Pit Bull owners also inherit a unique set of responsibilities. By virtue of their power and presence, Pit Bulls -– even the well-behaved ones –- are easy targets for blame in dog-park scuffles in ways that Dachshunds and Chihuahuas never will be. “We have a saying in the Pit Bull world: Our dogs may not start the fight, but they’re definitely gonna finish it,” she says. “So why set them up for failure?”
For Torres, being part of the Animal Planet line-up has drawbacks as well as upsides. There’s the amount of time that goes into filming each episode, which might otherwise be devoted to running Villalobos itself. “People think that the cameras just follow you around. It is sooo not like that,” she says.

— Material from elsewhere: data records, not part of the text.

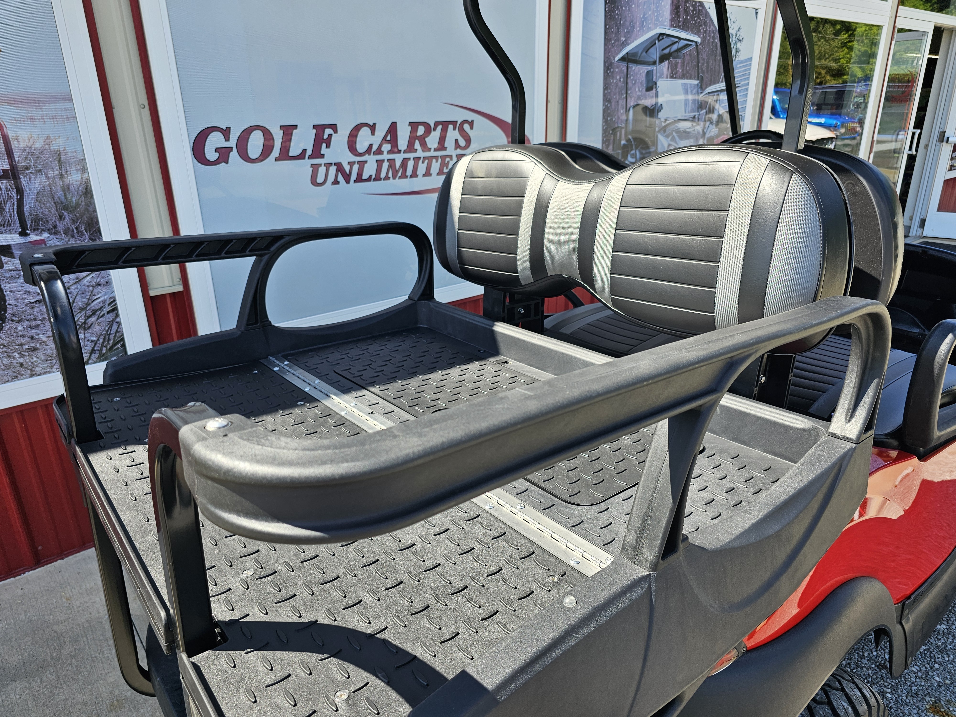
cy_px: 358
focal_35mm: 23
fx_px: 635
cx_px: 478
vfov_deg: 58.9
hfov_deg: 73.9
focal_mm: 6.3
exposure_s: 1/237
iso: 16
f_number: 1.7
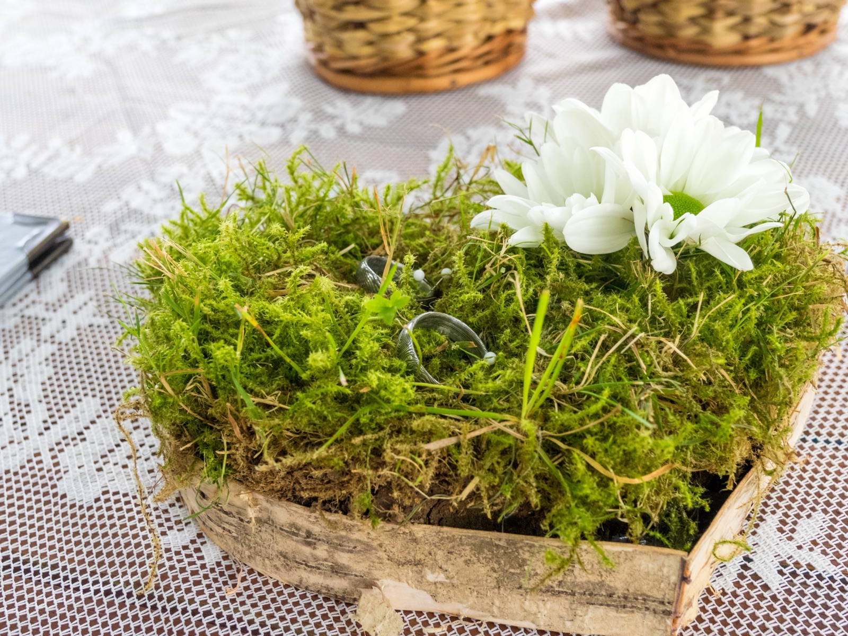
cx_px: 424
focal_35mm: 44
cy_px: 318
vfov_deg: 32.9
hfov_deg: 42.9
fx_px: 1078
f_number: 6.3
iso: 1250
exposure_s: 1/60
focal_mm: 22
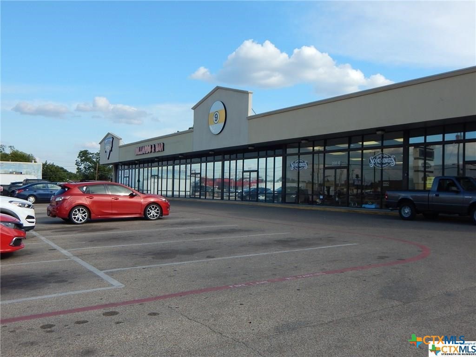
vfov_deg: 41.8
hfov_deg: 54.0
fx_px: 468
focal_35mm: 34
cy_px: 178
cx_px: 238
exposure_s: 1/800
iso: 125
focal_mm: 6.1
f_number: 3.3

There’s also the fame that Torres could do without. She’s not comfortable talking with large groups of people. And sometimes, fame can be scary: Torres says that once, while she was out walking one of the dogs, an overzealous fan tackled her to the ground and had to be physically pried off. Those aren’t the sorts of things that get mentioned in pitch meetings.

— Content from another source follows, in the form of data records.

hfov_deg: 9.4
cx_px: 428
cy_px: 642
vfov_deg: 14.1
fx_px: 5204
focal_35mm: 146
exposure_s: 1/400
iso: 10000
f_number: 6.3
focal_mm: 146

But there are upsides to being a reluctant celebrity. The adoption rate at Villalobos has gone up “tremendously,” Torres says. The money from the show — and from gifts like Animal Planet’s $50,000 donation from last November’s You Watch, We Give event — helps keep the lights on at the shelter. And then there’s the underlying message, delivered to millions each Saturday night: Whether you have tattoos and a criminal record or cropped ears and a wet nose, you deserve a second chance. That’s a message worth stepping in front of the camera to make.